──────── Teks Halaman

(Taiwan, ROC) Hari Bumi Sedunia jatuh pada tanggal 22 April, pemerintah dalam rangka menanggapi program peduli ramah lingkungan yang dicanangkan Uni Eropa, kemarin (21/4) kantor perwakilan Republik Tiongkok di Ceko menggelar dialog membahas isu ekonomi sirkular.
Walikota Praha, Zdeněk Hřib dalam sambutannya menyampaikan, isu lingkungan perlu kerjasama internasional, Praha mendukung kebijakan ramah lingkungan yang dicanangkan Uni Eropa, direncanakan pengurangan emisi karbon berkurang 45% pada tahun 2030, dan mencapai netralitas karbon pada tahun 2050. Praha juga telah membentuk komite perubahan iklim lintas kementerian, ekonomi sirkular menjadi bagian rantai penting dari kebijakan pemerintahan Praha yang berkelanjutan.

────────────────
──────── Daftar Data

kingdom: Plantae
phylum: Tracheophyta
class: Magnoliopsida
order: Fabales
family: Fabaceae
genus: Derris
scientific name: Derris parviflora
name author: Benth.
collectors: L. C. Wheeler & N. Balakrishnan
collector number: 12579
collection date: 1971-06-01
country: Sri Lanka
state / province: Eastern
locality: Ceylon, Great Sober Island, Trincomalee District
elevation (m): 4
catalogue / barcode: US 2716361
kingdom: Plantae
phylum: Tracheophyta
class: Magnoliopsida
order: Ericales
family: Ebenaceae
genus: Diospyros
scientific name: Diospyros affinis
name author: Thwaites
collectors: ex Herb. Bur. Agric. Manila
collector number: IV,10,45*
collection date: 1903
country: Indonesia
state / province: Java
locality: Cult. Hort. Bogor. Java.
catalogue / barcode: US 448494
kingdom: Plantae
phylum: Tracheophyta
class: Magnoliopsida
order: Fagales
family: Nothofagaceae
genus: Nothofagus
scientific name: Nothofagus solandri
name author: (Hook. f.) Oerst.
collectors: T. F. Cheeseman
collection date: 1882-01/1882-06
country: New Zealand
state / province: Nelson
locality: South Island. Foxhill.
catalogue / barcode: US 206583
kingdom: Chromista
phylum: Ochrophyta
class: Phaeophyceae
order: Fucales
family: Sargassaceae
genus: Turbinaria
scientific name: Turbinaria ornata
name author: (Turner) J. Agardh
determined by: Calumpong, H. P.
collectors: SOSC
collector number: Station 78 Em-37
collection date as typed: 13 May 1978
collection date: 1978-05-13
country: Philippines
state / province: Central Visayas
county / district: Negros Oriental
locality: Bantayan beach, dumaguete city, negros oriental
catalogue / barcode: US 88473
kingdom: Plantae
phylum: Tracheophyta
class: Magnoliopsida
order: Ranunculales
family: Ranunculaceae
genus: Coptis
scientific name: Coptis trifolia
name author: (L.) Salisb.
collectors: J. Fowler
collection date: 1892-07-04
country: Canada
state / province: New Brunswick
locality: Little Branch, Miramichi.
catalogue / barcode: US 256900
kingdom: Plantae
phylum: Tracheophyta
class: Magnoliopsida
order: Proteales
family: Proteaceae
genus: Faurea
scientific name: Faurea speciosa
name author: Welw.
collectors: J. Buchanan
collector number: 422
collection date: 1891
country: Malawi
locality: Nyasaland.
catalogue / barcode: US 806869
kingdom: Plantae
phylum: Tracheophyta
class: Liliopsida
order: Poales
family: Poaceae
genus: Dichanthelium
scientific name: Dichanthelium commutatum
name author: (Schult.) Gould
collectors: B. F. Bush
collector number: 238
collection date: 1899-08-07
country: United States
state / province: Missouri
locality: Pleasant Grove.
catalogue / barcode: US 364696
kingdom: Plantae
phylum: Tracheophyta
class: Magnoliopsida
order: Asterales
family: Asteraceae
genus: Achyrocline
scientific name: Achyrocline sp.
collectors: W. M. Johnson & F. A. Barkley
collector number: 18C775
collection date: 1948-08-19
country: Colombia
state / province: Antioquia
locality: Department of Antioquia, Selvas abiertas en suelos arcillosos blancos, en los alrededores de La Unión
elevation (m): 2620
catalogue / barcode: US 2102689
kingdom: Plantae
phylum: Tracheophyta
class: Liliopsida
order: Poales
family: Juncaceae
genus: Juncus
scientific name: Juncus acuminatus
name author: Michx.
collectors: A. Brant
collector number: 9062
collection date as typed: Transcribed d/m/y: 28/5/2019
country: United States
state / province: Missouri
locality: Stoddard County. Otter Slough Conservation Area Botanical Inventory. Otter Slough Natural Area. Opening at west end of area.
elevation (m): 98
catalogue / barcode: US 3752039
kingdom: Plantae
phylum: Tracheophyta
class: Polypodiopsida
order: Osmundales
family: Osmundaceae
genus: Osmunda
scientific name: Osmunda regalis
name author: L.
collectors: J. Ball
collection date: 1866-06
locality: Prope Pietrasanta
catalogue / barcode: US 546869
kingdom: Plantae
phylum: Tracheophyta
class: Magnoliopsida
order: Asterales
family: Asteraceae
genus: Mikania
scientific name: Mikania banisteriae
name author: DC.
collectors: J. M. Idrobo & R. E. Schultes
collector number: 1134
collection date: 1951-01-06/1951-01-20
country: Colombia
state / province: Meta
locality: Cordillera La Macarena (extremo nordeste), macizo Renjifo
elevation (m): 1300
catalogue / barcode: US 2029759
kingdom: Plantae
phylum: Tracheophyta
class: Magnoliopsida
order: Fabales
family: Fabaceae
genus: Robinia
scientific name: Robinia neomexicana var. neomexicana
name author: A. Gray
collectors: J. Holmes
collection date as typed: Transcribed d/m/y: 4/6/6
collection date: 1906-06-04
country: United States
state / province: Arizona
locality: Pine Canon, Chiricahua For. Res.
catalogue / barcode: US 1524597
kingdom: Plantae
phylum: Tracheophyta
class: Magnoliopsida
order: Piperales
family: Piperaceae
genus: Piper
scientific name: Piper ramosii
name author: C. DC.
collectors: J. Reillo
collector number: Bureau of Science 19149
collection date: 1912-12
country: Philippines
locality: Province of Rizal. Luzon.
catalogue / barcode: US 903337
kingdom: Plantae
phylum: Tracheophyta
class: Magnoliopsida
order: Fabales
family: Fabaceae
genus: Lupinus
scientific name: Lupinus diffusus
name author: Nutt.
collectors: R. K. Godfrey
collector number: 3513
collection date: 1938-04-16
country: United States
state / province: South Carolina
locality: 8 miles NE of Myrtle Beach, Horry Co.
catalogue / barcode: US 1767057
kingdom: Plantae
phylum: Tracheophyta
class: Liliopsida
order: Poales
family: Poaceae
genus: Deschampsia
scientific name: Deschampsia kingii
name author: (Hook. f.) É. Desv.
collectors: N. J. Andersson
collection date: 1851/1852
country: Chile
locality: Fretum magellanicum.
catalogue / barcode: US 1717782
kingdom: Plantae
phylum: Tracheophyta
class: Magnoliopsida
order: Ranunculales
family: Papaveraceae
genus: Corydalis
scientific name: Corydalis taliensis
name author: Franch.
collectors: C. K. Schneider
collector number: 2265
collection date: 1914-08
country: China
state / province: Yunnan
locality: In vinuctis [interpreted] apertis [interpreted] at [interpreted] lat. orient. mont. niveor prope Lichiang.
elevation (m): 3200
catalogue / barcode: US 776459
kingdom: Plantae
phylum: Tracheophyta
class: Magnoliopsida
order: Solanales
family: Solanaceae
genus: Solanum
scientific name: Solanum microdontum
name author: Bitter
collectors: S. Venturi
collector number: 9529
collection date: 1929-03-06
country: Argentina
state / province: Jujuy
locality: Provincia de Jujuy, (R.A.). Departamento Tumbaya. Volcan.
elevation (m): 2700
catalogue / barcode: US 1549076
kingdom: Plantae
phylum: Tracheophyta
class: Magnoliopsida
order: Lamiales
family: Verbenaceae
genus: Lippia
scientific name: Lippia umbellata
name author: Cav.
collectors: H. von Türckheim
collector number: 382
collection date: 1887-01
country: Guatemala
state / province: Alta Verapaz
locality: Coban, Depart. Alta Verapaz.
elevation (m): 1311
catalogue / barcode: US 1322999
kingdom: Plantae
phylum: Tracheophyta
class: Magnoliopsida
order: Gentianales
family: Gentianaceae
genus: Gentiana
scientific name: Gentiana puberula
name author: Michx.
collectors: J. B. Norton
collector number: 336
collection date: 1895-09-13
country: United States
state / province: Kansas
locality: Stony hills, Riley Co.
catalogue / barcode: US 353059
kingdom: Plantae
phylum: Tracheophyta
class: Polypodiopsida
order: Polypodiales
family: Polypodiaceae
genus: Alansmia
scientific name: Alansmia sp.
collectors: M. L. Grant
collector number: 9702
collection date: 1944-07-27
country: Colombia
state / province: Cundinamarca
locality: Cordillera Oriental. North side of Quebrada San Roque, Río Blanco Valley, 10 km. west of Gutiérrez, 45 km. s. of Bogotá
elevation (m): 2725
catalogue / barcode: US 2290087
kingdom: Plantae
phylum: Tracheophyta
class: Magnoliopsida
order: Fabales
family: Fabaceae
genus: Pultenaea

────────────────

*Tugas yang Dikerjakan*:
A. Sebutkan setiap tanggal dan tahun dalam teks tentang dialog ekonomi sirkular di Ceko, masing-masing dengan hal yang dikaitkan dengannya.
B. Tulis lanjutan teks tentang dialog ekonomi sirkular di Ceko, dimulai setelah kalimat terakhirnya.

*Hasil per Tugas*:
A.
- 22 April: Hari Bumi Sedunia
- 21/4 ("kemarin"): kantor perwakilan Republik Tiongkok di Ceko menggelar dialog tentang isu ekonomi sirkular
- 2030: rencana pengurangan emisi karbon sebesar 45%
- 2050: target tercapainya netralitas karbon

B.
Menlu Joseph Wu(吳釗燮) melalui rekaman video menyampaikan Taiwan secara aktif pengembangan tenaga angin lepas pantai, diyakini pembahasan isu hijau bilateral Taiwan-Ceko akan mendapat kesepakatan.
Pertemuan yang berlangsung selama 2 jam, dihadiri mantan menteri lingkungan dan saat ini menjabat sebagai komite pembangunan ekonomi berkelanjutan dan perubahan iklim, Martin Bursík; ketua komite persiapan rapat pembahasan ekonomi sirkular, Vojtěch Vosecký; ketua pelaksana NGO- Circular Economy Institute, Soňa Jonášová dan perwakilan Taiwan dihadiri CEO Circular Taiwan Network, Charles Huang(黃育徵) dan pejabat direktorat jenderal perlindungan lingkungan lainnya, membahas beberapa topik yang berkaitan dengan ekonomi sirkular, pembuangan limbah dan kebijakan berkelanjutan.
Charles Huang mengatakan, ekonomi sirkular mampu menciptakan peluang bisnis, ia menyarankan agar kemitraan Taiwan-Ceko memperdalam kerjasama di bidang ekonomi sirkular.